When we dare to put a foot wrong

I am so very lucky – I get the occasional dance with a formula one dancer.

This is only because I pay for their time – they are teachers.

And not just ordinary teachers – but passionate, talented professionals with over 10 years of teaching experience, a truly  intimate knowledge of the tango world, a huge sensitivity to the music and thousands upon thousands of accumulated kilometres on the dance floor.

I am also so very, very fortunate because I get to practise and work with some people who – like me – just love to learn.

And for me the most exciting, memorable joyous things in that learning experience are about the interpretation of the music and taking risks together. I love it when she pauses unexpectedly – when she holds me back just by her presence and her immersion in the music.

I curse myself when I sense it too late – and I rush her. I thought of one response and she felt something else -and I was just too slow – I blew it and now she is going to play safe for a while. Damn it! I just wasn’t good enough. I held her back from the edge. I caged her.

Safe is boring. Correct is not good enough. For both of us.

My focus is on learning, learning, learning so that when she feels something I can react fast enough and run with her. Tango is of course based on walking, but dancing with a woman who expresses the music surely requires a different mental agility and physical speed – like some kind of futuristic martial art where energies and balance points spiral without friction between us.

Where she can hang over the edge and look down that precipice of failure and yet feel totally, totally safe.

fast

I need to be  so fast and so seamless that she honestly feels I was always with her – even though I am in reality breathless – heart racing – feeling so happy to support her as she just flows wherever the music takes her.

Tango is an improvised dance – there are so few rules and whatever rules there are can be broken if you have the technique to stay within them.

It’s our choice – lean out over that edge and look down – or just shuffle about.

 

One thought on “When we dare to put a foot wrong”

  1. difficult to add to that Nigel, except……

    Dancing with someone you know is as passionate about tango as oneself, is scary.

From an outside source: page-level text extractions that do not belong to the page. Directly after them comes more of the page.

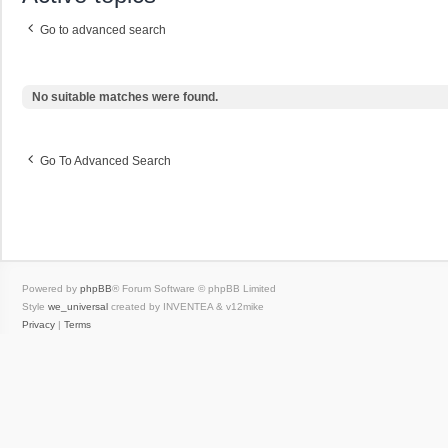
Go to advanced search
No suitable matches were found.
Go To Advanced Search
Powered by
phpBB
® Forum Software © phpBB Limited
Style
we_universal
created by INVENTEA & v12mike
Privacy
|
Terms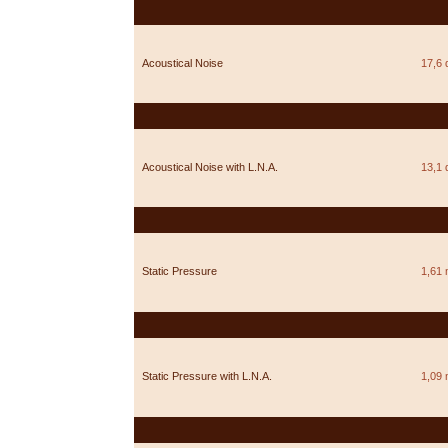
Acoustical Noise
17,6 
Acoustical Noise with L.N.A.
13,1 
Static Pressure
1,61
Static Pressure with L.N.A.
1,09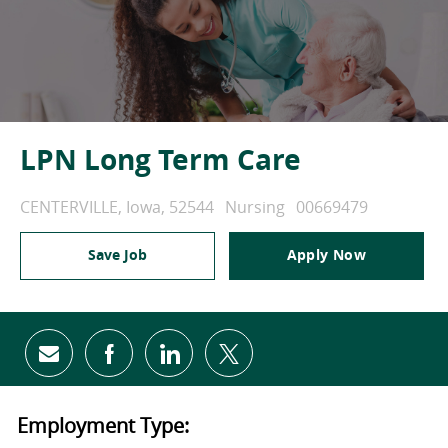
LPN Long Term Care
Location
Category
Job Id
CENTERVILLE, Iowa, 52544
Nursing
00669479
Save Job
Apply Now
Share via email
Share via Facebook
Share via LinkedIn
Share via twitter
Employment Type: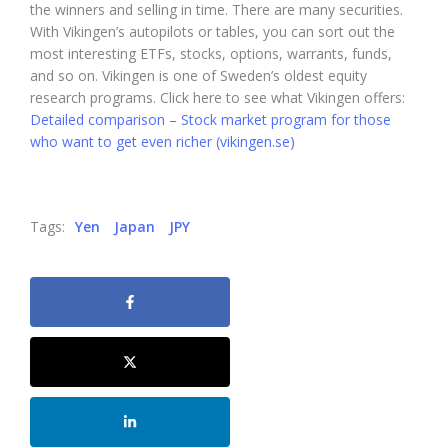
the winners and selling in time. There are many securities.
With Vikingen’s autopilots or tables, you can sort out the
most interesting ETFs, stocks, options, warrants, funds,
and so on. Vikingen is one of Sweden’s oldest equity
research programs. Click here to see what Vikingen offers:
Detailed comparison – Stock market program for those
who want to get even richer (vikingen.se)
Tags:
Yen
Japan
JPY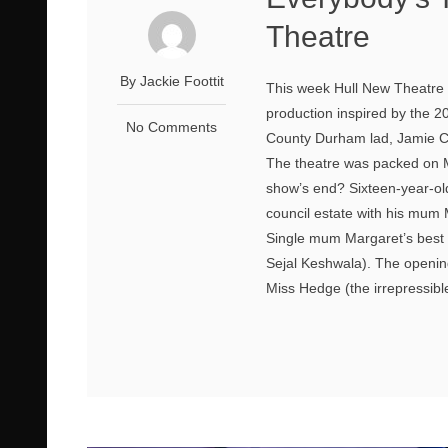
Theatre
By Jackie Foottit
This week Hull New Theatre p
production inspired by the 
No Comments
County Durham lad, Jamie Cam
The theatre was packed on M
show’s end? Sixteen-year-old
council estate with his mum
Single mum Margaret’s best f
Sejal Keshwala). The openin
Miss Hedge (the irrepressibl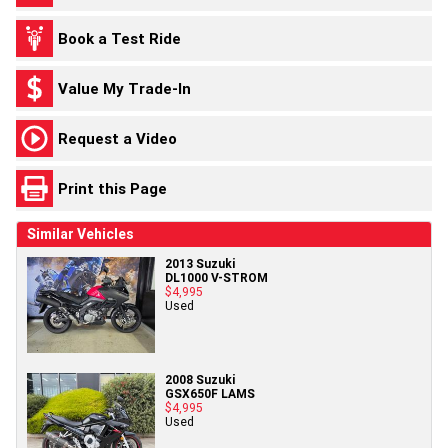
Book a Test Ride
Value My Trade-In
Request a Video
Print this Page
Similar Vehicles
2013 Suzuki
DL1000 V-STROM
$4,995
Used
2008 Suzuki
GSX650F LAMS
$4,995
Used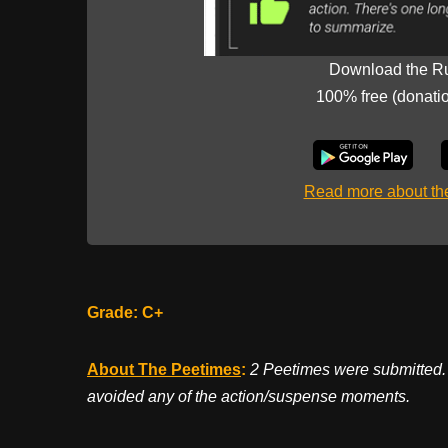
Download the R
100% free (donati
Read more about t
Grade: C+
About The Peetimes
:
2 Peetimes were submitted. 
avoided any of the action/suspense moments.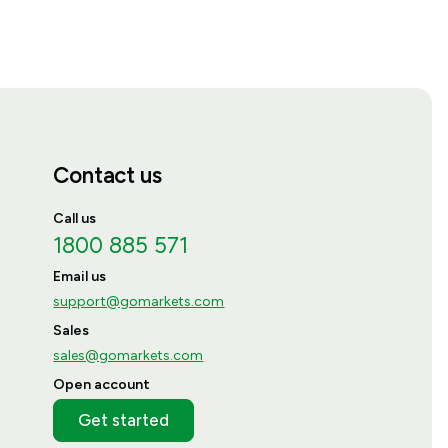
Contact us
Call us
1800 885 571
Email us
support@gomarkets.com
Sales
sales@gomarkets.com
Open account
Get started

    Scary because one can sense all the possibilities of what could be danced, but holding back in case …. just in case …. its not allowed, or may be too exotic or …..too extreme. But when courage takes you running with the rhythm of the dance, and the rhythm of who one is dancing with, knowing that they too want to go to the edge and fall over, no matter what.. and the music holds both in its hands and the excitement at that last beat. the end… no, just the beginning!